Liste des tâches
1: D'après le texte sur le litige entre M. [I] et la banque, à quelle date l'offre de prêt a-t-elle été acceptée ?
2: Poursuivez le texte sur le litige entre M. [I] et la banque à partir de sa dernière phrase.

Extrait de texte
====

L’Essentiel : L’affaire oppose M. [I] à la caisse régionale de Crédit agricole mutuel [Localité 3] concernant la validité d’une clause d’intérêts conventionnels dans deux prêts immobiliers. M. [I] conteste cette clause, arguant d’un défaut de communication du taux. Après un premier arrêt de cassation, la cour de renvoi a déclaré son appel incident irrecevable, estimant qu’il n’avait pas succombé en première instance. Cependant, la Cour a souligné que l’arrêt de cassation avait censuré la décision antérieure, permettant à M. [I] de former un appel incident, ce qui a été ignoré par la cour de renvoi, violant ainsi les dispositions légales.

Contexte de l’affaire

L’affaire concerne un litige entre M. [I], un emprunteur, et la caisse régionale de Crédit agricole mutuel [Localité 3] (la banque). En vertu d’une offre acceptée le 20 juillet 2013, la banque a accordé à M. [I] deux prêts immobiliers. L’emprunteur a contesté la validité de la clause stipulant les intérêts conventionnels, invoquant un défaut de communication du taux de période, et a demandé l’annulation de cette clause ainsi que la substitution par l’intérêt légal.

====

Données à analyser
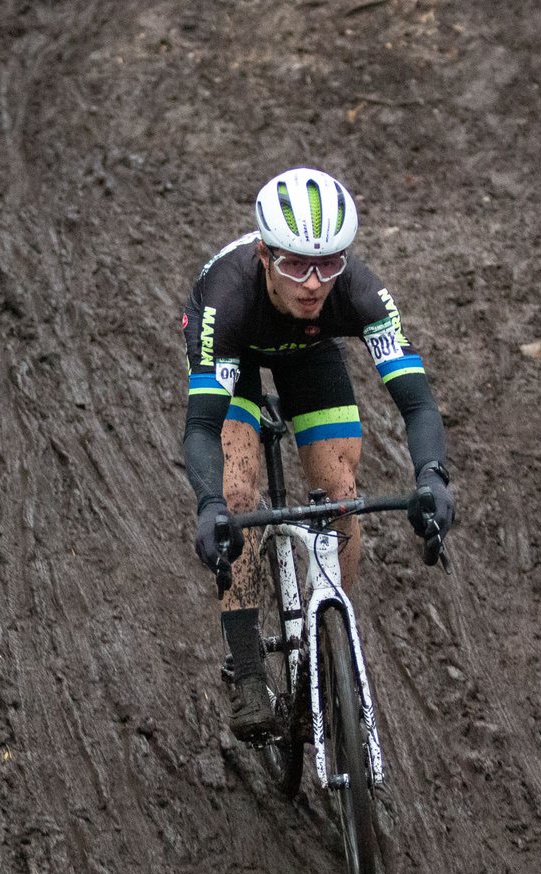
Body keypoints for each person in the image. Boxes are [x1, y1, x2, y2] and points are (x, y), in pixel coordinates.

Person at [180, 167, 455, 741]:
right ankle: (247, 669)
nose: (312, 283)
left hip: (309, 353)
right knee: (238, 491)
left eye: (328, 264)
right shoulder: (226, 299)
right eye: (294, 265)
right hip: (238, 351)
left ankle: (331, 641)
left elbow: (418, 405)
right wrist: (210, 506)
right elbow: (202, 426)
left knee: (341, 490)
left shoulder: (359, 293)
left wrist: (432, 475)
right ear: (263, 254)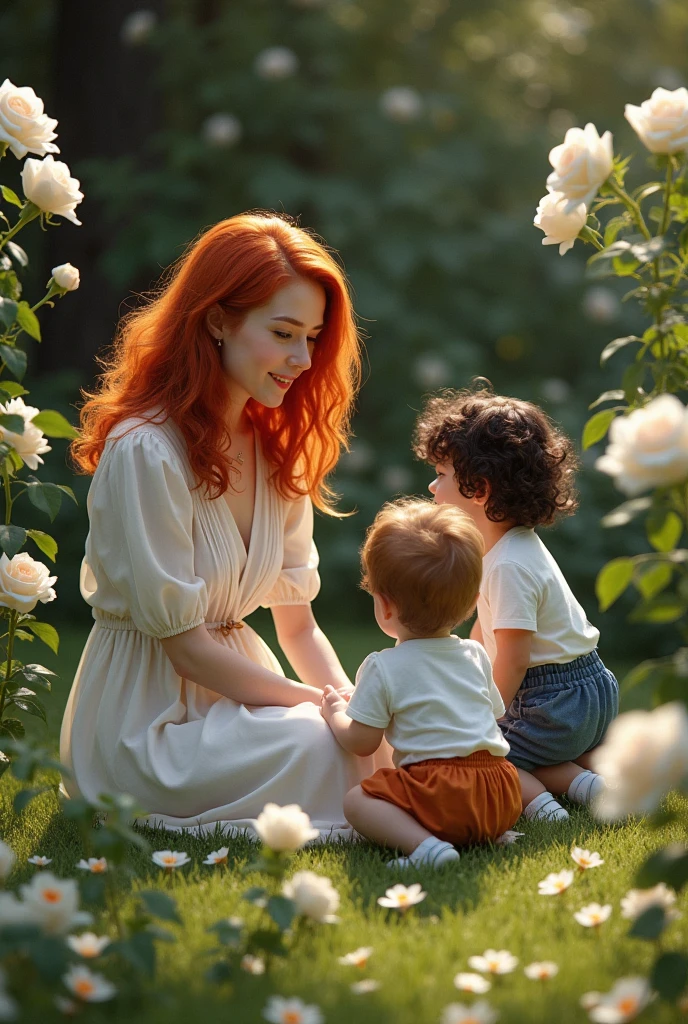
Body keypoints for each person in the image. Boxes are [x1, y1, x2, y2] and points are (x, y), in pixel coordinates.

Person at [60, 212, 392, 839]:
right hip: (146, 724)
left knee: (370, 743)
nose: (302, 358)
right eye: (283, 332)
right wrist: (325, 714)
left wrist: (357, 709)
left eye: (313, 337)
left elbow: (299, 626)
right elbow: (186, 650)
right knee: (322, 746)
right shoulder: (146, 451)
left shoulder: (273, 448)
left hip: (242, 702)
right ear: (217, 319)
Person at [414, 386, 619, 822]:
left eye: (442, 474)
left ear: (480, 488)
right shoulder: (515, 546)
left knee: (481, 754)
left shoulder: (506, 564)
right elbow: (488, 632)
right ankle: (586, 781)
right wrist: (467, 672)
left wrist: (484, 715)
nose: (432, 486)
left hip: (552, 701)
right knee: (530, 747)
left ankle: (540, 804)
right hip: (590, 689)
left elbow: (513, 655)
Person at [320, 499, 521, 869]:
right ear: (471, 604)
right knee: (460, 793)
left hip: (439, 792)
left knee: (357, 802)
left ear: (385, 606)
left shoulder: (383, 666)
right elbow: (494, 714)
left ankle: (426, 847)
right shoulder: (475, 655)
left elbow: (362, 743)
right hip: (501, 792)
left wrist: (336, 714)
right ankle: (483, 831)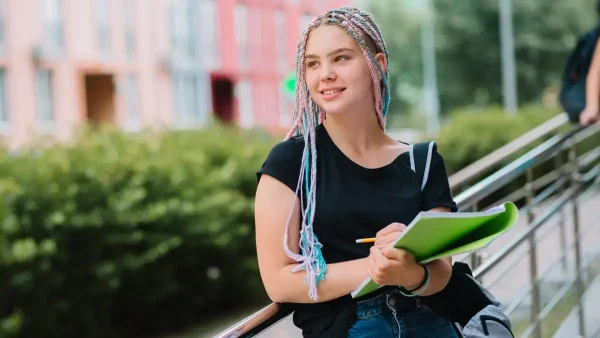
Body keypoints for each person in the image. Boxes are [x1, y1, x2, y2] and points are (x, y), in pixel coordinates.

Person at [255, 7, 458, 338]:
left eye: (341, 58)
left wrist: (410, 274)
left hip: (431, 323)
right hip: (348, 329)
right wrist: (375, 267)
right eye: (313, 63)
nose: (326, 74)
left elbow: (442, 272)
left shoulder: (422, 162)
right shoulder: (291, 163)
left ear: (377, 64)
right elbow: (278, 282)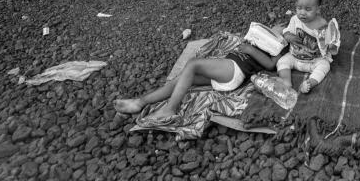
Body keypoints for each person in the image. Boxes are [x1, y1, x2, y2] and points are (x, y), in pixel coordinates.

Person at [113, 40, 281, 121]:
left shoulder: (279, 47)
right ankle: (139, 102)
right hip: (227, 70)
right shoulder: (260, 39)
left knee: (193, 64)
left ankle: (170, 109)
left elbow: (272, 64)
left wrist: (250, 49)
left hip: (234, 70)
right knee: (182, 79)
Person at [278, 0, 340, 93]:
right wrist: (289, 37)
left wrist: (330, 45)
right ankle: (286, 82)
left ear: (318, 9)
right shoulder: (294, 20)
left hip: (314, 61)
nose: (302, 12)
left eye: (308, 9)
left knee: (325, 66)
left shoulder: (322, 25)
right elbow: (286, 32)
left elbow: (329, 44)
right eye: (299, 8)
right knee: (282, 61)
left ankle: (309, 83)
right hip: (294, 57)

====

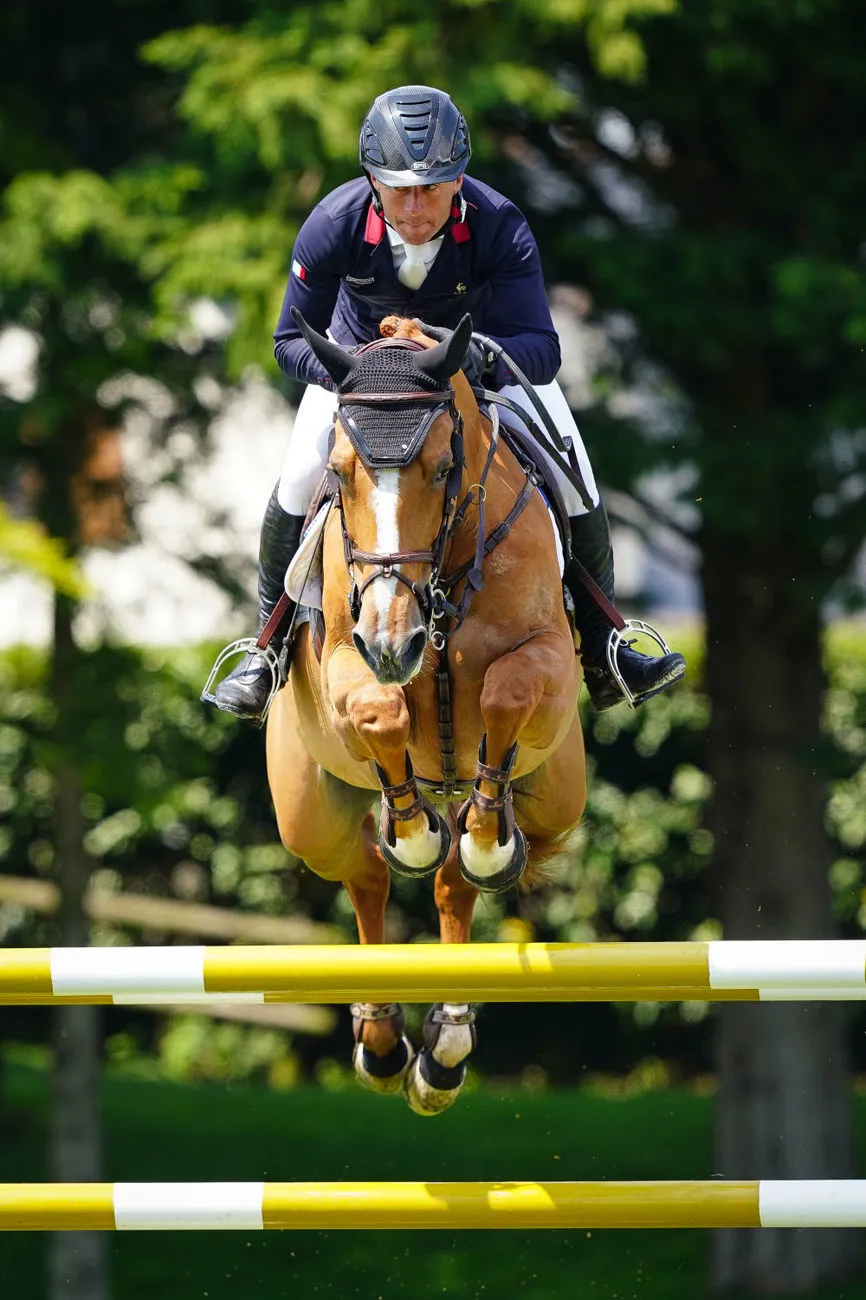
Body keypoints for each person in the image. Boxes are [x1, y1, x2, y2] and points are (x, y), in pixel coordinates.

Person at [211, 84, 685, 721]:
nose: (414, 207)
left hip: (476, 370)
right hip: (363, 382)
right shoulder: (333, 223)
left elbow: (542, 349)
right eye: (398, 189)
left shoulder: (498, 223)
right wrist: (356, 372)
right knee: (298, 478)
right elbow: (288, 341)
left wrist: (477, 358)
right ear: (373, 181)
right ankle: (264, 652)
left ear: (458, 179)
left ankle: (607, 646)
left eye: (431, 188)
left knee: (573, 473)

====

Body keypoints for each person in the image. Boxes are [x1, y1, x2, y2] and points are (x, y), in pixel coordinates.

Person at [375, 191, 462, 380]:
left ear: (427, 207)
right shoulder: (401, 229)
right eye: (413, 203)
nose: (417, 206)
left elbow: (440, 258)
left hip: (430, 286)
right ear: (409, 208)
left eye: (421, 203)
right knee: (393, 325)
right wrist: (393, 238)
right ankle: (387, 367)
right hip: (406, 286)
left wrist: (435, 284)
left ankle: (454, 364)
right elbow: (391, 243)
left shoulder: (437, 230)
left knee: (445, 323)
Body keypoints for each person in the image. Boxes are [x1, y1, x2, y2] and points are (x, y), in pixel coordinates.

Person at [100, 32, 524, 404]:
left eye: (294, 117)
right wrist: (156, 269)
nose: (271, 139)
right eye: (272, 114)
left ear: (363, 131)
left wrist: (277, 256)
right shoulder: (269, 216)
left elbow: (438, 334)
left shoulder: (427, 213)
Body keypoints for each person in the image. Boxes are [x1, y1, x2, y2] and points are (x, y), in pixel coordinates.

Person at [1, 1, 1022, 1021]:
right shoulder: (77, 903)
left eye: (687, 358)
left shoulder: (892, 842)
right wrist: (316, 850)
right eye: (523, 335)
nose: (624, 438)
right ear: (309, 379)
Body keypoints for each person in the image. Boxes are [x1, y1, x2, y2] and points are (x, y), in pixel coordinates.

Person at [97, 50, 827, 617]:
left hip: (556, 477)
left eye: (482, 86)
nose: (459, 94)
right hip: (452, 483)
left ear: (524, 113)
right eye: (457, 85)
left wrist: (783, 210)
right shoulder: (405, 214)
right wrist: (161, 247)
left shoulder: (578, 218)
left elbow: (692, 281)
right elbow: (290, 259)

====

Liste des réponses
1: L'offre a été acceptée le 20 juillet 2013.

2:
Procédure judiciaire

Après un premier arrêt rendu le 2 février 2022, qui a cassé une décision antérieure ayant validé la stipulation d’intérêts conventionnels, l’affaire a été renvoyée pour un nouvel examen. M. [I] a alors formé un appel incident et a présenté une nouvelle demande de déchéance du droit aux intérêts, suite à la saisine de la cour de renvoi par la banque.

Arguments de l’emprunteur

M. [I] a contesté la décision de la cour de renvoi qui a déclaré son appel incident irrecevable. Il a soutenu que l’appel incident était recevable, car les débats avaient été réouverts, et que la demande de déchéance du droit aux intérêts était légitime, visant à priver la banque de son droit à des intérêts conventionnels. Il a également fait valoir que la cour avait violé plusieurs articles du code de procédure civile et le droit à un recours effectif.

Réponse de la Cour

La Cour a rappelé que le droit d’appel appartient à toute partie ayant un intérêt, et que l’appel incident peut être formé dans tous les cas. Elle a précisé que, suite à une cassation, l’affaire doit être jugée à nouveau par la juridiction de renvoi, à l’exception des chefs non atteints par la cassation. La Cour a également souligné que les prétentions nouvelles ne sont pas considérées comme telles si elles visent les mêmes fins que celles soumises au premier juge.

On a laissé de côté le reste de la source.